Veritas InfoScale components support VMDK file utilization as a backend storage to overcome this limitation.
Veritas InfoScale components also support raw device mapping in the logical mode and VMware snapshots, since RDM-logical mode uses the same level of SCSI virtualization as VMDK files.
VMware snapshots are not supported when using VMDK files as backend storage and the multi-writer flag has been set. For example, when using SFCFSHA with VMDK files. This is a VMware limitation.
VMware snapshots are not supported with any VM using disks managed by the VMwareDisks agent, due to a limitation with the agent.
vMotion (Live Migration)
For Storage Foundation: vMotion is supported.
For Storage Foundation High Availability (SFHA) and Cluster Server (VCS):
VMware vMotion has a limitation that affects all clustering software. vMotion is not supported when a virtual SCSI controller is set to have sharing enabled. Virtual SCSI controller sharing is a virtual machine attribute and is required to be set for the virtual machines that share storage between each other (on the same physical ESXi server or between physical ESXi servers). Essentially all clustering products that rely on SAN storage require this attribute to be set.
VCS provides the VMwareDisks agent to override this limitation and enable shared storage for SFHA to operate. SFHA supports VMDK files and therefore vMotion.

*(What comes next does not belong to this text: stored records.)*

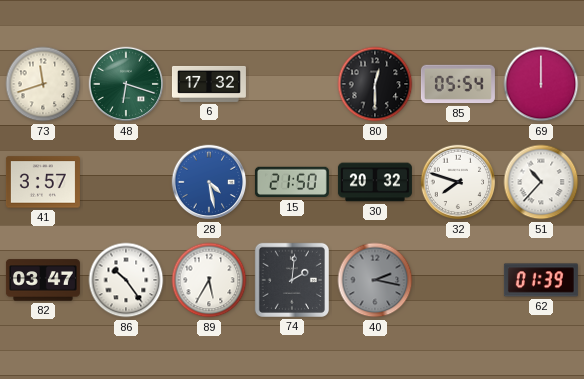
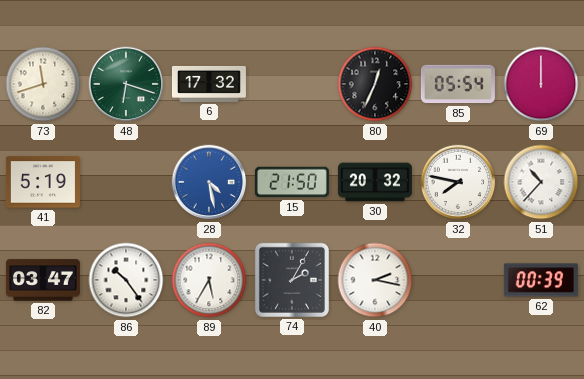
80: 12:30 -> 12:34
41: 3:57 -> 5:19
32: 7:48 -> 7:47
74: 2:01 -> 2:05
40 dial: grey -> white
62: 01:39 -> 00:39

See About setting up Storage Foundation Cluster File High System High Availability on VMware ESXi.
This limitation does not affect the virtual machines that do not have the sharing attribute turned on for their virtual SCSI controllers.
For Storage Foundation Cluster File System High Availability (SFCFSHA): vMotion is supported.
N-Port ID Virtualization (NPIV)
NPIV used with Storage Foundation is fully supported. No additional setup tasks are required for Storage Foundation when the storage is NPIV-enabled.
VMware currently does not support I/O fencing with NPIV for any other 3rd party clustering software other than MSCS. In VMware environments, Storage Foundation High Availability (SFHA) and SFCFSHA support I/O fencing using the Coordination Point server as an arbitration mechanism.